- TASK TO CARRY OUT
Your copy should match the entries exactly, with no images carried over.

(Hardware design source files)
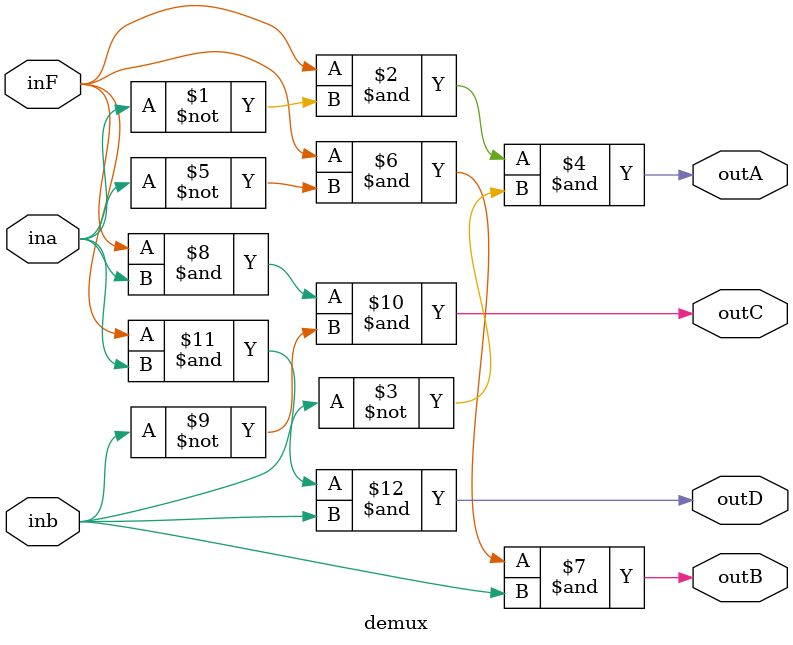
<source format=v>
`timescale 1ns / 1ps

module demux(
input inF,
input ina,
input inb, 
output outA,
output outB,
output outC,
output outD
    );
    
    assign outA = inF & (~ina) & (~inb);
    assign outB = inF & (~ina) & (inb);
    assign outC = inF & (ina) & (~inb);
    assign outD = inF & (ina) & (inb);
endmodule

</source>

- EXERCISE RESPONSE
<source format=v>
`timescale 1ns / 1ps

module demux(
input inF,
input ina,
input inb, 
output outA,
output outB,
output outC,
output outD
    );
    
    assign outA = inF & (~ina) & (~inb);
    assign outB = inF & (~ina) & (inb);
    assign outC = inF & (ina) & (~inb);
    assign outD = inF & (ina) & (inb);
endmodule

</source>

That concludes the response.